▶ **Aim of the task**: Please retype every line of the material below, character for character, keeping the original line breaks.

Data excerpts:

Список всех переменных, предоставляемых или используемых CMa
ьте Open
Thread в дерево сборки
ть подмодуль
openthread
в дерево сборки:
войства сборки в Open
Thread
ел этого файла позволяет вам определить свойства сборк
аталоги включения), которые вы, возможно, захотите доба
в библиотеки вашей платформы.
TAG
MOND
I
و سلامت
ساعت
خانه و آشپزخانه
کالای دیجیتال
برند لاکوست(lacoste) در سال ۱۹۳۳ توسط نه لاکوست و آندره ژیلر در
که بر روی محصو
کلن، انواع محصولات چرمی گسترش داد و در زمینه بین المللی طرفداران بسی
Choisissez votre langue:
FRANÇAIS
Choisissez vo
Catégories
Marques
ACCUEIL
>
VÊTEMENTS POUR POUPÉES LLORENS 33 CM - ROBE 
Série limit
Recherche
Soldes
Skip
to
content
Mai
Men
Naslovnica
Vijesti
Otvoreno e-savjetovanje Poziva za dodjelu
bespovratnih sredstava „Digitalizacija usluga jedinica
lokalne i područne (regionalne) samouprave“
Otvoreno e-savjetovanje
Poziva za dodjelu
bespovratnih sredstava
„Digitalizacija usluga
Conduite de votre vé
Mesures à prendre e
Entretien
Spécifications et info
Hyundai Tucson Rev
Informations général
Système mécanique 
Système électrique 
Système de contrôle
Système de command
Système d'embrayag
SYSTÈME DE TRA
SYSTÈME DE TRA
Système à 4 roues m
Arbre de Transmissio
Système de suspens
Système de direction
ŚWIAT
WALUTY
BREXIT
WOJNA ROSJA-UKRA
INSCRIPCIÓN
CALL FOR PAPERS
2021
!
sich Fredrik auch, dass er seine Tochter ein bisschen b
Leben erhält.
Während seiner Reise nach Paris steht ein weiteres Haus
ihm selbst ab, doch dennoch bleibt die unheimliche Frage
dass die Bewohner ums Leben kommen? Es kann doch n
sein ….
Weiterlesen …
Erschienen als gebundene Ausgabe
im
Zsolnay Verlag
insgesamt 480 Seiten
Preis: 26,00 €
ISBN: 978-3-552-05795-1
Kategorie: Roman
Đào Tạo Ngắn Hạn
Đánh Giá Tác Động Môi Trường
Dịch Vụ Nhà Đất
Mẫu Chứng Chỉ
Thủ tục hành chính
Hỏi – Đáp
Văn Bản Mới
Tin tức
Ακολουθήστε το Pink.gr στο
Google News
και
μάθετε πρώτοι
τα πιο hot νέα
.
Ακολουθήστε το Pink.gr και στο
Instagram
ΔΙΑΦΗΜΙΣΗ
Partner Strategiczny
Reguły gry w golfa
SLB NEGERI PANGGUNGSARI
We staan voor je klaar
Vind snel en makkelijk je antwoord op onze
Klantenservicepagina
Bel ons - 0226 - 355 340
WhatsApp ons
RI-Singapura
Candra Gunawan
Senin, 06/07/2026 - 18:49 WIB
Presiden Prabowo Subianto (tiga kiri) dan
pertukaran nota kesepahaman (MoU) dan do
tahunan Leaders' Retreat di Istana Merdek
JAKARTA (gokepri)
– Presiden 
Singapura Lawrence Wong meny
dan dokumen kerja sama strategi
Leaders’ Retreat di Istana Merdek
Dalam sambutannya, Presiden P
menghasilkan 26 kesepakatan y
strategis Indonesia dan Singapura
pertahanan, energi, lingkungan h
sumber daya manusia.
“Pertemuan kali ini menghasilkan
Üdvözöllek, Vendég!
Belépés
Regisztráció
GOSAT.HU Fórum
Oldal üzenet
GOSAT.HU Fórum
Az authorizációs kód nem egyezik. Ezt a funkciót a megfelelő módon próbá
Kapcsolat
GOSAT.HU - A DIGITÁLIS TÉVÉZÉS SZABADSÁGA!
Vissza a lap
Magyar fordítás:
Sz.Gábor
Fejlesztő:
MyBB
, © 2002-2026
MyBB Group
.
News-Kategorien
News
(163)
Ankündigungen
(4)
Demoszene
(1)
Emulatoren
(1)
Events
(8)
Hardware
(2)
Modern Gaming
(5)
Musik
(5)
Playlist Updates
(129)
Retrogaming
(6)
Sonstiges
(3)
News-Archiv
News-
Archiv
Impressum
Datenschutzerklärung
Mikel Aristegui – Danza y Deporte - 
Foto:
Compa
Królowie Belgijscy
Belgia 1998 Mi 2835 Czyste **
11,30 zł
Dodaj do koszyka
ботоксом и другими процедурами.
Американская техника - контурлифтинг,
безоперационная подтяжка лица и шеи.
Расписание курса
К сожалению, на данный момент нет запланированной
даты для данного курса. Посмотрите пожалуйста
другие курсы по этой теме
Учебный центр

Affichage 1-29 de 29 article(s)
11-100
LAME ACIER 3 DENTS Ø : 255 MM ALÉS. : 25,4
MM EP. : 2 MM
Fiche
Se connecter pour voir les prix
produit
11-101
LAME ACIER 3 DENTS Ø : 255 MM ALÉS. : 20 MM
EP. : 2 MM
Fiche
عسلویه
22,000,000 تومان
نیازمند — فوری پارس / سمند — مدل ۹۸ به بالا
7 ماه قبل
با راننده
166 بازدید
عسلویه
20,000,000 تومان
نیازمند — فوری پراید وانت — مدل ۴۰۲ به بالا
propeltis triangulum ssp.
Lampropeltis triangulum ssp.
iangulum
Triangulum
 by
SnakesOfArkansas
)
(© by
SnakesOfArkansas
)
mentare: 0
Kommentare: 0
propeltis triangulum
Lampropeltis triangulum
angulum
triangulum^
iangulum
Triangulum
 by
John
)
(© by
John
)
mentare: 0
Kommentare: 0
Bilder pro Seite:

▶ **Completed task**:
Список всех переменных, предоставляемых или используемых CMa
ьте Open
Thread в дерево сборки
ть подмодуль
openthread
в дерево сборки:
войства сборки в Open
Thread
ел этого файла позволяет вам определить свойства сборк
аталоги включения), которые вы, возможно, захотите доба
в библиотеки вашей платформы.
TAG
MOND
I
و سلامت
ساعت
خانه و آشپزخانه
کالای دیجیتال
برند لاکوست(lacoste) در سال ۱۹۳۳ توسط نه لاکوست و آندره ژیلر در
که بر روی محصو
کلن، انواع محصولات چرمی گسترش داد و در زمینه بین المللی طرفداران بسی
Choisissez votre langue:
FRANÇAIS
Choisissez vo
Catégories
Marques
ACCUEIL
>
VÊTEMENTS POUR POUPÉES LLORENS 33 CM - ROBE 
Série limit
Recherche
Soldes
Skip
to
content
Mai
Men
Naslovnica
Vijesti
Otvoreno e-savjetovanje Poziva za dodjelu
bespovratnih sredstava „Digitalizacija usluga jedinica
lokalne i područne (regionalne) samouprave“
Otvoreno e-savjetovanje
Poziva za dodjelu
bespovratnih sredstava
„Digitalizacija usluga
Conduite de votre vé
Mesures à prendre e
Entretien
Spécifications et info
Hyundai Tucson Rev
Informations général
Système mécanique 
Système électrique 
Système de contrôle
Système de command
Système d'embrayag
SYSTÈME DE TRA
SYSTÈME DE TRA
Système à 4 roues m
Arbre de Transmissio
Système de suspens
Système de direction
ŚWIAT
WALUTY
BREXIT
WOJNA ROSJA-UKRA
INSCRIPCIÓN
CALL FOR PAPERS
2021
!
sich Fredrik auch, dass er seine Tochter ein bisschen b
Leben erhält.
Während seiner Reise nach Paris steht ein weiteres Haus
ihm selbst ab, doch dennoch bleibt die unheimliche Frage
dass die Bewohner ums Leben kommen? Es kann doch n
sein ….
Weiterlesen …
Erschienen als gebundene Ausgabe
im
Zsolnay Verlag
insgesamt 480 Seiten
Preis: 26,00 €
ISBN: 978-3-552-05795-1
Kategorie: Roman
Đào Tạo Ngắn Hạn
Đánh Giá Tác Động Môi Trường
Dịch Vụ Nhà Đất
Mẫu Chứng Chỉ
Thủ tục hành chính
Hỏi – Đáp
Văn Bản Mới
Tin tức
Ακολουθήστε το Pink.gr στο
Google News
και
μάθετε πρώτοι
τα πιο hot νέα
.
Ακολουθήστε το Pink.gr και στο
Instagram
ΔΙΑΦΗΜΙΣΗ
Partner Strategiczny
Reguły gry w golfa
SLB NEGERI PANGGUNGSARI
We staan voor je klaar
Vind snel en makkelijk je antwoord op onze
Klantenservicepagina
Bel ons - 0226 - 355 340
WhatsApp ons
RI-Singapura
Candra Gunawan
Senin, 06/07/2026 - 18:49 WIB
Presiden Prabowo Subianto (tiga kiri) dan
pertukaran nota kesepahaman (MoU) dan do
tahunan Leaders' Retreat di Istana Merdek
JAKARTA (gokepri)
– Presiden 
Singapura Lawrence Wong meny
dan dokumen kerja sama strategi
Leaders’ Retreat di Istana Merdek
Dalam sambutannya, Presiden P
menghasilkan 26 kesepakatan y
strategis Indonesia dan Singapura
pertahanan, energi, lingkungan h
sumber daya manusia.
“Pertemuan kali ini menghasilkan
Üdvözöllek, Vendég!
Belépés
Regisztráció
GOSAT.HU Fórum
Oldal üzenet
GOSAT.HU Fórum
Az authorizációs kód nem egyezik. Ezt a funkciót a megfelelő módon próbá
Kapcsolat
GOSAT.HU - A DIGITÁLIS TÉVÉZÉS SZABADSÁGA!
Vissza a lap
Magyar fordítás:
Sz.Gábor
Fejlesztő:
MyBB
, © 2002-2026
MyBB Group
.
News-Kategorien
News
(163)
Ankündigungen
(4)
Demoszene
(1)
Emulatoren
(1)
Events
(8)
Hardware
(2)
Modern Gaming
(5)
Musik
(5)
Playlist Updates
(129)
Retrogaming
(6)
Sonstiges
(3)
News-Archiv
News-
Archiv
Impressum
Datenschutzerklärung
Mikel Aristegui – Danza y Deporte - 
Foto:
Compa
Królowie Belgijscy
Belgia 1998 Mi 2835 Czyste **
11,30 zł
Dodaj do koszyka
ботоксом и другими процедурами.
Американская техника - контурлифтинг,
безоперационная подтяжка лица и шеи.
Расписание курса
К сожалению, на данный момент нет запланированной
даты для данного курса. Посмотрите пожалуйста
другие курсы по этой теме
Учебный центр

Affichage 1-29 de 29 article(s)
11-100
LAME ACIER 3 DENTS Ø : 255 MM ALÉS. : 25,4
MM EP. : 2 MM
Fiche
Se connecter pour voir les prix
produit
11-101
LAME ACIER 3 DENTS Ø : 255 MM ALÉS. : 20 MM
EP. : 2 MM
Fiche
عسلویه
22,000,000 تومان
نیازمند — فوری پارس / سمند — مدل ۹۸ به بالا
7 ماه قبل
با راننده
166 بازدید
عسلویه
20,000,000 تومان
نیازمند — فوری پراید وانت — مدل ۴۰۲ به بالا
propeltis triangulum ssp.
Lampropeltis triangulum ssp.
iangulum
Triangulum
 by
SnakesOfArkansas
)
(© by
SnakesOfArkansas
)
mentare: 0
Kommentare: 0
propeltis triangulum
Lampropeltis triangulum
angulum
triangulum^
iangulum
Triangulum
 by
John
)
(© by
John
)
mentare: 0
Kommentare: 0
Bilder pro Seite:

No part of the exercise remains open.